Mark KellyMilitaryPete HegsethPolitics

Hegseth Appeals Ruling Blocking Discipline Of Sen. Mark Kelly Over ‘Illegal Orders’ Video

Defense Secretary Pete Hegseth is appealing a federal court ruling that temporarily blocked his effort to discipline Sen. Mark Kelly (D-Ariz.) over a video in which Kelly and other Democratic veterans urged service members to “refuse illegal orders.”

Kelly, a retired Navy captain, filed suit last month after Hegseth moved to issue him a formal censure and pursue docking his military retirement pay. Earlier this month, U.S. District Judge Richard Leon granted a preliminary injunction preventing the punishment from moving forward, concluding that Kelly is “likely to succeed” on the merits of his constitutional claims.

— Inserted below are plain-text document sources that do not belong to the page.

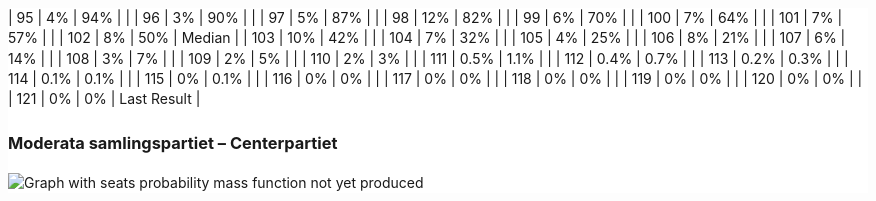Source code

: | 95 | 4% | 94% |  |
| 96 | 3% | 90% |  |
| 97 | 5% | 87% |  |
| 98 | 12% | 82% |  |
| 99 | 6% | 70% |  |
| 100 | 7% | 64% |  |
| 101 | 7% | 57% |  |
| 102 | 8% | 50% | Median |
| 103 | 10% | 42% |  |
| 104 | 7% | 32% |  |
| 105 | 4% | 25% |  |
| 106 | 8% | 21% |  |
| 107 | 6% | 14% |  |
| 108 | 3% | 7% |  |
| 109 | 2% | 5% |  |
| 110 | 2% | 3% |  |
| 111 | 0.5% | 1.1% |  |
| 112 | 0.4% | 0.7% |  |
| 113 | 0.2% | 0.3% |  |
| 114 | 0.1% | 0.1% |  |
| 115 | 0% | 0.1% |  |
| 116 | 0% | 0% |  |
| 117 | 0% | 0% |  |
| 118 | 0% | 0% |  |
| 119 | 0% | 0% |  |
| 120 | 0% | 0% |  |
| 121 | 0% | 0% | Last Result |

### Moderata samlingspartiet – Centerpartiet

![Graph with seats probability mass function not yet produced](2022-08-29-Novus-coalitions-seats-pmf-m–c.png "Seats Probability Mass Function")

Hegseth has now taken the fight to the U.S. Court of Appeals for the District of Columbia Circuit, seeking to overturn the injunction and reinstate the disciplinary action.

Kelly responded sharply on X. “These guys don’t know when to quit,” he wrote. “A federal judge told Donald Trump and Pete Hegseth that they violated my constitutional rights and chilled the free speech of millions of retired veterans.”

“There is only one reason to appeal that ruling: to keep trampling on the free speech rights of retired veterans and silence dissent,” Kelly added. “I went to war to defend Americans’ constitutional rights and I won’t back down from this fight.”

Kelly appeared in the original video alongside Sen. Elissa Slotkin (D-Mich.) and Reps. Jason Crow (D-Colo.), Maggie Goodlander (D-N.H.), Chris Deluzio (D-Pa.), and Chrissy Houlahan (D-Pa.). The group warned that President Donald Trump was “pitting our uniformed military and intelligence community professionals against American citizens” and urged service members not to carry out unlawful directives. They did not specify what “illegal orders” they anticipated.

Hegseth characterized the conduct as “seditious in nature,” and President Trump described it on Truth Social as “SEDITIOUS BEHAVIOR, punishable by DEATH.”

Kelly was uniquely subject to potential military discipline because, unlike the others in the video, he is a retired service member drawing military retirement pay. Slotkin previously served in the CIA, and the four House members are not retired from the armed forces.

The Trump administration previously sought to pursue criminal charges against the six Democrats over the video but did not secure a grand jury indictment.

The case now heads to the appellate court, where judges will decide whether Hegseth can proceed with censuring Kelly and attempting to reduce his retirement compensation while the broader constitutional dispute continues to unfold.